La vie est ainsi faite que le temps passe et les cicatrices restent, le personnage de Lucy ne semblera jamais sortir de sa condition de femme meurtrie par les hommes, laissant le relai à sa fille Anna (jouée par Natalie Wood), l’atmosphère reste empreinte de nostalgie onirique, de regrets, de secrets, l'âge de la vieillesse atteinte la mort s'approche à grands pas, mais pour mieux lui sourire et ainsi la délivrer de sa solitude, et de la plus belle des manières.
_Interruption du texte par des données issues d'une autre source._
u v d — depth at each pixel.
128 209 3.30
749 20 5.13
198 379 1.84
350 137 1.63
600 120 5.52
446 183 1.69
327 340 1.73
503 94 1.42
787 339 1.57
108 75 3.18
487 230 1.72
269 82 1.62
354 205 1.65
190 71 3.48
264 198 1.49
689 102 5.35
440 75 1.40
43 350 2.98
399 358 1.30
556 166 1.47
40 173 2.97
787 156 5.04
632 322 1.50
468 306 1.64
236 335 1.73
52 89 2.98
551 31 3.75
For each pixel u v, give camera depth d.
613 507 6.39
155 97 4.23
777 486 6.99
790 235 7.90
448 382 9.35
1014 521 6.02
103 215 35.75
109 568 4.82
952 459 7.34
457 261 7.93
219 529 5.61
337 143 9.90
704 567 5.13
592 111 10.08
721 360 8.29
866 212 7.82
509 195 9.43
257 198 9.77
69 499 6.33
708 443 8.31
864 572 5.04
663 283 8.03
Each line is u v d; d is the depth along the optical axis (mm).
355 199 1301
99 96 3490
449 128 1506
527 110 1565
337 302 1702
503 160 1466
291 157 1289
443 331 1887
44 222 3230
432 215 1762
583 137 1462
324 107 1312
Je dois dire que ce final je l’attendais et l’espérais, et cela arrive, encore meilleur que je n’aurais pu l’imaginer d’ailleurs, d’un romantisme incroyable et d’une rare beauté, la musique joue d’ailleurs un rôle prépondérant dans l’émotion tout au long du film et atteint ici son paroxysme, les portes de l’au delà sont d’une quiétude réconfortante.

"L’Aventure de Mme Muir" est à mes yeux un chef d’oeuvre incontestable du 7ème art où tout ce qui fait la grandeur du cinéma est présent, on ressent au plus profond de nous de si belles émotions, il est aussi matière à réflexion sur notre existence et à la valeur des sentiments amoureux, Mankiewicz maitrise son récit et sa réalisation de bout en bout sans jamais faiblir, les acteurs sont au sommet, la morale de l’histoire est sublime, quoi dire d’autre à part que je manque de mots pour décrire ce film, juste magique !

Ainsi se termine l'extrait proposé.